Blog & Company News

May 24, 2013

3 Surprising Ways to Measure Your Small Business’ Performance

In business, we’re mostly trained to measure the success and vitality of our company using a small set of standards. Largely, this has to do with looking at profit and loss. In principle, this seems like a pretty solid way to measure how healthy your company is; making money is the point, right? It’s so easy to get pulled in a thousand directions by all the day-to-day things happening with your small business that it makes sense to take a step back and look at the hard numbers to determine if you’re truly on the right path. To an extent, this is true. Keeping an eye on your P&L is never a bad idea. But using it as the sole measure of performance is not only limiting, it could be completely inaccurate. Here is a list of other factors to examine to give you a more accurate and well-rounded picture of how your small business is truly performing:
  • Number of proposals on the table Maybe potential new clients haven’t officially come into the fold yet, but if your company is engaged in the proposal process with a handful of genuinely promising prospects, that can be a huge indicator of growth that you won’t see by looking at any profit and loss worksheet.
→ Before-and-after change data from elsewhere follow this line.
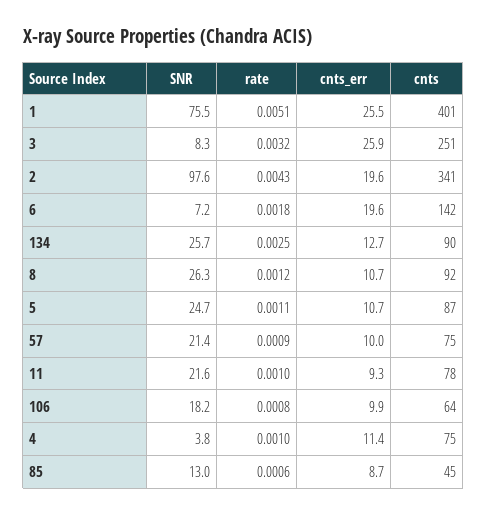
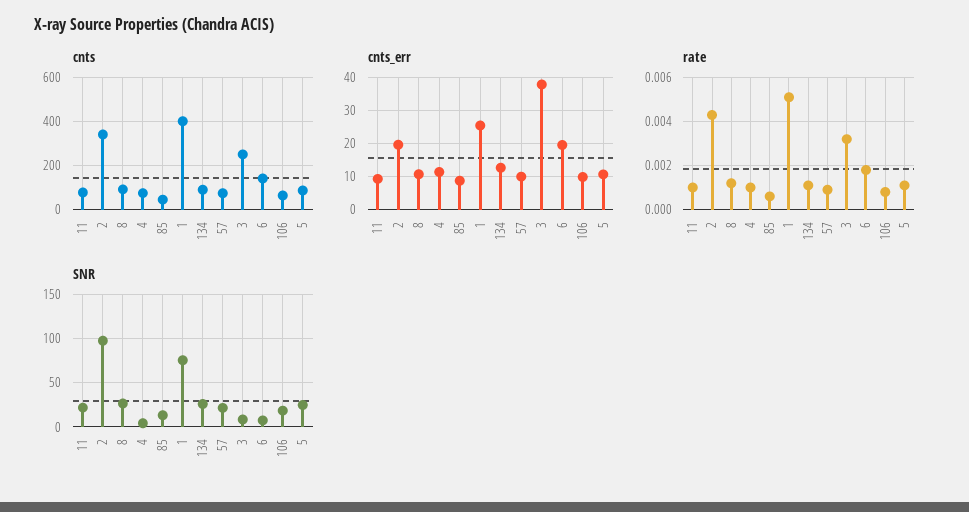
  {
    "SNR": {
      "1": 75.5,
      "3": 8.3,
      "2": 97.6,
      "6": 7.2,
      "134": 25.7,
      "8": 26.3,
      "5": 24.7,
      "57": 21.4,
      "11": 21.6,
      "106": 18.2,
      "4": 3.8,
      "85": 13
    },
    "rate": {
      "1": 0.0051,
      "3": 0.0032,
      "2": 0.0043,
      "6": 0.0018,
-     "134": 0.0025,
+     "134": 0.001,
      "8": 0.0012,
      "5": 0.0011,
      "57": 0.0009,
      "11": 0.001,
      "106": 0.0008,
      "4": 0.001,
      "85": 0.0006
    },
    "cnts_err": {
      "1": 25.5,
-     "3": 25.9,
+     "3": 38,
      "2": 19.6,
      "6": 19.6,
      "134": 12.7,
      "8": 10.7,
      "5": 10.7,
      "57": 10,
      "11": 9.3,
      "106": 9.9,
      "4": 11.4,
      "85": 8.7
    },
    "cnts": {
      "1": 401,
      "3": 251,
      "2": 341,
      "6": 142,
      "134": 90,
      "8": 92,
      "5": 87,
      "57": 75,
      "11": 78,
      "106": 64,
      "4": 75,
      "85": 45
    }
  }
This is the kind of factor weighed heavily by the savvy small business owner who knows that a company’s health is more about where they’re going than it is about how they fared in the past.
  • Investments that haven’t returned yet Perhaps your company just hired three absolutely stellar new employees that promise not to just strengthen your current efforts, but to help your business expand and grow. Or maybe you just moved into a new office that is going to infinitely increase your ability to meet with and serve clients effectively. Or you just bought a new piece of machinery that is going to streamline and/or increase production. The point is, there are a lot of low-risk ways you could be investing in your small business that are almost guaranteed to show huge returns, but you’re just not to that point yet. When looking at the books, don’t let an investment turn into a financial hit just because it hasn’t had time to mature and prove fruitful yet.
  • Number of strategic relationships Growing your business isn’t just a matter of increasing sales and number of clients. Well, obviously that’s the bottom line, but going directly for them isn’t the only avenue towards attracting new business. Building new relationships with other people in your industry, or people in adjacent industries with whom you could forge strategic partnerships, is an essential part of establishing you and your company as a brand of thought leadership. There’s a difference between being a company who knows how to go after and lock down new clients, and being the company who people are vying to work with. And that difference has everything to do with how you manage your professional relationships and extend your brand in the personal, real world. So when measuring the current performance status of your small business, be sure to take into account any potentially advantageous new relationships or possible future partnerships you’ve been working on. Raising your company’s industry profile now means raising the bottom line later.